Text provided:
# Im breeding my mare! Some studs I have picked out..



## Rachel's Hobby Farm (Apr 27, 2011)

I bought my mare as a yearling 3 years ago, and im deciding I want to breed her! So, i want YOUR help to pick a stud for her. 
My mare is a Dunskin Tobiano QH. Here she is..as a yearling..





Here are the studs.. (looked at their pedigrees and papers)
Mr Dusty Sachet
Beechgrove, Tennessee 37018
Breed: 	Quarter Horse 	Sex: 	Stallion
Color: 	Buckskin 	Birth Date: 	May 26, 2006
Height: 	15.3 hh 	Weight: 	0.0 lbs
Registry: 	AQHA 	Reg. #: 	X0663590
"Dudley" comes from bloodlines notorious for producing athletic yet sensible horses. Started training for ranch versatility and plans to begin his show career are under way. His sire and grand sire were both successful rope horses and have also produced barrel racers as well. This boys offers it all. Size, color, brains, and conformation its all there. Catch him before he begins competing next year!





King Poco Glow
Paxton, Florida 32538
Breed: 	Quarter Horse 	Sex: 	Stallion
Color: 	Dun 	Birth Date: 	Jan 1, 2004
Height: 	15.1 hh 	Weight: 	0.0 lbs
Registry: 	American Quarter Horse Associa 	Reg. #: 	N/A
Beautiful Silver Grulla Dun foundation bred, trained & working stallion available for the 2011 breeding season. Stud fee is $250 - Registered mares only. Live breeding only.


----------



## patandchickens (Apr 27, 2011)

Without opening the breeding-a-4-yr-old or breeding-average-mares or breeding-for-color-not-function cans o' worms... I would at least suggest that you choose a stud who's been used for a reasonable while already, so you can SEE how his offspring have turned out, not just in a photographic sense but in terms of temperament and performance and soundness. 

This would probably rule out the first (younger) of the two studs you mentioned; no idea what the second may or may not have produced that's in work now.

Four is real young to be breeding a mare, IMO (ok, so I am opening that can of worms a little)... the tendency to do that in quarter horses and similar breeds probably accounts for a lot of the soundness problems that are so common... how much would it kill you to wait another few years when she's shown you better how she's going to turn out HERSELF.

JMHO, good luck, have fun,

Pat


----------



## Rachel's Hobby Farm (Apr 27, 2011)

Will do.


----------



## Horsiezz (Aug 22, 2011)

I know the perfect stud for your mare!
















ISNT HE BREATH TAKING!? Hes like a Breyer Horse!!!!! <3
CW River of Gold
Registered APHA/PtHA
16 hand dunskin overo paint w/ a blue eye and half blue eye
Register of Merit(ROM) in Western Pleasure and Hunter Undersaddle
I have heard nothing but GREAT things regarding this stallion and his offspring. 
Stud fee is $500 live  and they will ship semen for $275, they are located in Ostrander, Ohio.
I am probably breeding my AQHA mare to him next Spring, they would throw some nice color, ability, a nice temperment, and conformation. 
Heres his ad: http://www.equine.com/stallions-at-stud/stallion-ad-1056782.html
Also has a Facebook page where you can see LOADS of pcitures of him and his offspring. He throws nice foals and most are successfully being shown.

Task statement: List every stallion named as a possible stud in the forum thread about breeding a mare.

Data rows:
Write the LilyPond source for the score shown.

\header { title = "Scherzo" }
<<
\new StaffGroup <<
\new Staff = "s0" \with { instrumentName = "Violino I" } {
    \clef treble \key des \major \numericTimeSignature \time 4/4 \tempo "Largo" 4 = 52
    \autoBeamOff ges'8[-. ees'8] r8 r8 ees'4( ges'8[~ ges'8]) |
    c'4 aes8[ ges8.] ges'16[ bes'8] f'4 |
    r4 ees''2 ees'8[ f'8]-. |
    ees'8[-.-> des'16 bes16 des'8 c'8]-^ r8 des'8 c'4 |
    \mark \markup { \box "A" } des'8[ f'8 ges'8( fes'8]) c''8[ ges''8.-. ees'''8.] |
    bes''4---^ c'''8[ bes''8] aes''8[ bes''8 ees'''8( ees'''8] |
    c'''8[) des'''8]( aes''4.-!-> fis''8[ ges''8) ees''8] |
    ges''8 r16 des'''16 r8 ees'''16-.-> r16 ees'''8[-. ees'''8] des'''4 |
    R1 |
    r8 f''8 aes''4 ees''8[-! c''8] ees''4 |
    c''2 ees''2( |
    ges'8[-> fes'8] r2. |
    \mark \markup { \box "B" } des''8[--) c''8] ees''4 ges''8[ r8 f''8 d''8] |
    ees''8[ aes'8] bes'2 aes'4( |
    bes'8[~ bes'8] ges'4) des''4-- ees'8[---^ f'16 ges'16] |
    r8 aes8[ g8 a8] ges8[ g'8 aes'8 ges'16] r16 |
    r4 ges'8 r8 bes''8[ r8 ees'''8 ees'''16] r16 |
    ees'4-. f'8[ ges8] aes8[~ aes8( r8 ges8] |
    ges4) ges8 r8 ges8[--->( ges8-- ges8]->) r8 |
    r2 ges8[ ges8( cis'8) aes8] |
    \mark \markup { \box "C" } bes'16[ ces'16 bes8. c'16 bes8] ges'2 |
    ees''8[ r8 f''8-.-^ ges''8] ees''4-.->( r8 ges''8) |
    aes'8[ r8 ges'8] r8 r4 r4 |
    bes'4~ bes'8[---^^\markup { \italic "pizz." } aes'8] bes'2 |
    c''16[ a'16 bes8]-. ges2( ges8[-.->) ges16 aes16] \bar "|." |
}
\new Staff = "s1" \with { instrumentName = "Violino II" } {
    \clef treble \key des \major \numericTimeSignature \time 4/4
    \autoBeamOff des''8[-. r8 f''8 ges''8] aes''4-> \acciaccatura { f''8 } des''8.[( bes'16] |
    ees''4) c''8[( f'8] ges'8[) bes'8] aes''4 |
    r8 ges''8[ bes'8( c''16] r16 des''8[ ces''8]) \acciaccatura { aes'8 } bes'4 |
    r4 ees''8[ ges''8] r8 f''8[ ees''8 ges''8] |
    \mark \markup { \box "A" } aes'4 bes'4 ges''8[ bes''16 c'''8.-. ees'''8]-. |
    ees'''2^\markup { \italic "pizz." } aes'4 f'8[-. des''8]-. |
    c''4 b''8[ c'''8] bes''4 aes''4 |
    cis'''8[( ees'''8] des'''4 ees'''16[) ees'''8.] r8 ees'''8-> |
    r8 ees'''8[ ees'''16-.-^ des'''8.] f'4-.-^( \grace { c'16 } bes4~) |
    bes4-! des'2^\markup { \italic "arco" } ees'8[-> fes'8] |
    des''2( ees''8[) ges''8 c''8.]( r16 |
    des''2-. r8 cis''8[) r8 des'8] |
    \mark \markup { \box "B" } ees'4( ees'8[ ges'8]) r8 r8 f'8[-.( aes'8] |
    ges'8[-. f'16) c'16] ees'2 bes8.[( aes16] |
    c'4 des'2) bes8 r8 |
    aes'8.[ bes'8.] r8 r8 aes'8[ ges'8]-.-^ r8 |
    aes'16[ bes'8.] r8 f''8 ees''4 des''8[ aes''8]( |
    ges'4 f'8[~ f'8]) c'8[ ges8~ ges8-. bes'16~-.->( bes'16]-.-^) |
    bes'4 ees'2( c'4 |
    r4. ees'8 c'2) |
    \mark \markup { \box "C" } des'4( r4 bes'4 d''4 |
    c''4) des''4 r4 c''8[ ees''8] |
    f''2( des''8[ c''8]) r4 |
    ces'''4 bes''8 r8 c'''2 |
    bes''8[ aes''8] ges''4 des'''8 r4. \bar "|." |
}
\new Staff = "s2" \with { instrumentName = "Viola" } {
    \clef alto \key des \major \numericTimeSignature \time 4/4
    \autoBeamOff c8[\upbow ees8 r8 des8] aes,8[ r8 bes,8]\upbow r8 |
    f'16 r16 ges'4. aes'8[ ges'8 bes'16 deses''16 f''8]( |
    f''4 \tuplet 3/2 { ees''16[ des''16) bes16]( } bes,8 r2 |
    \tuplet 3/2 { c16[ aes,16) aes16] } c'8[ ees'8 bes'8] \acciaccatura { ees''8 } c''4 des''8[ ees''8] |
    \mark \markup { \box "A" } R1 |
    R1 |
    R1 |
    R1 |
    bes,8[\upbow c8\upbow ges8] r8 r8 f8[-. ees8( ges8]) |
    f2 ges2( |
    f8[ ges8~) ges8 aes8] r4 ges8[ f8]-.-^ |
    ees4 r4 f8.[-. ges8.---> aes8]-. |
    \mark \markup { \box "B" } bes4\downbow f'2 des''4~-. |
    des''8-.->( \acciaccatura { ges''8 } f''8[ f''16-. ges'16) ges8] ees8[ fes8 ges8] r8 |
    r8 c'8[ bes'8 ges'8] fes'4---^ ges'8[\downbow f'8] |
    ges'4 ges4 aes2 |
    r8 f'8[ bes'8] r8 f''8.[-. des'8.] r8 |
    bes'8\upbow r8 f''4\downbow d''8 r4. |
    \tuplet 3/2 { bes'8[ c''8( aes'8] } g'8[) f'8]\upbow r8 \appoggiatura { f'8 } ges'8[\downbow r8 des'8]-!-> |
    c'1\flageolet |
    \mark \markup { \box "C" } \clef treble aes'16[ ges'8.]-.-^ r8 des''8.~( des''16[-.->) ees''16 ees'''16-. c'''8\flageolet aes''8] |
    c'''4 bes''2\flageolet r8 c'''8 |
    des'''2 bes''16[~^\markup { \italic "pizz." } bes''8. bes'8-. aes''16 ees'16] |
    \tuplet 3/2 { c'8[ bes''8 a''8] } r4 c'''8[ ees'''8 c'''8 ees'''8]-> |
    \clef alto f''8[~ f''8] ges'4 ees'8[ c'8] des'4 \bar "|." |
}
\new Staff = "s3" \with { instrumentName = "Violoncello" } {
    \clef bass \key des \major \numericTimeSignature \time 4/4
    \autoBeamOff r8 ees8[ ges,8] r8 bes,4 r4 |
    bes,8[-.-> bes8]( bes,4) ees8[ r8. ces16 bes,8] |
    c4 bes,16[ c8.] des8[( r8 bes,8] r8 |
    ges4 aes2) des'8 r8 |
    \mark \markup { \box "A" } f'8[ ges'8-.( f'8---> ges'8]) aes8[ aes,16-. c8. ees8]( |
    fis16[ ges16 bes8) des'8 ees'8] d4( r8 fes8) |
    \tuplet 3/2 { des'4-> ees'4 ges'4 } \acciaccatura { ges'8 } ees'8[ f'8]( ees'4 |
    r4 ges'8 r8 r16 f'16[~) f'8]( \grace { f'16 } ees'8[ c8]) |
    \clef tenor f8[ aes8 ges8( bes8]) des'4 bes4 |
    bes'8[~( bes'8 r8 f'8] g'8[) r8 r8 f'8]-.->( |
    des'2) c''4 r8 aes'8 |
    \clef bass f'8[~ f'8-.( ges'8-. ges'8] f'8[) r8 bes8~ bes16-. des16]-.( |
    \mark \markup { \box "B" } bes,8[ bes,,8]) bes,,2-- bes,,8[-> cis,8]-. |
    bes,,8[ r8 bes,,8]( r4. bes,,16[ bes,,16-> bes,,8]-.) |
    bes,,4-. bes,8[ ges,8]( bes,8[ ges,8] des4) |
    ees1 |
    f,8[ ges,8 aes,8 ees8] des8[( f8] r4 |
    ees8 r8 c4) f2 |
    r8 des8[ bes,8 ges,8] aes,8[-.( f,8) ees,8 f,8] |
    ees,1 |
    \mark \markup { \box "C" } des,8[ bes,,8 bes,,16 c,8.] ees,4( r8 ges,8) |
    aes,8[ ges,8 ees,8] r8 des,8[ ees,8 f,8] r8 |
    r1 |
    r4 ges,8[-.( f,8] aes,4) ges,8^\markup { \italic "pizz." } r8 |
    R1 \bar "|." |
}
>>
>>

The answer:
Mr Dusty Sachet
King Poco Glow
CW River of Gold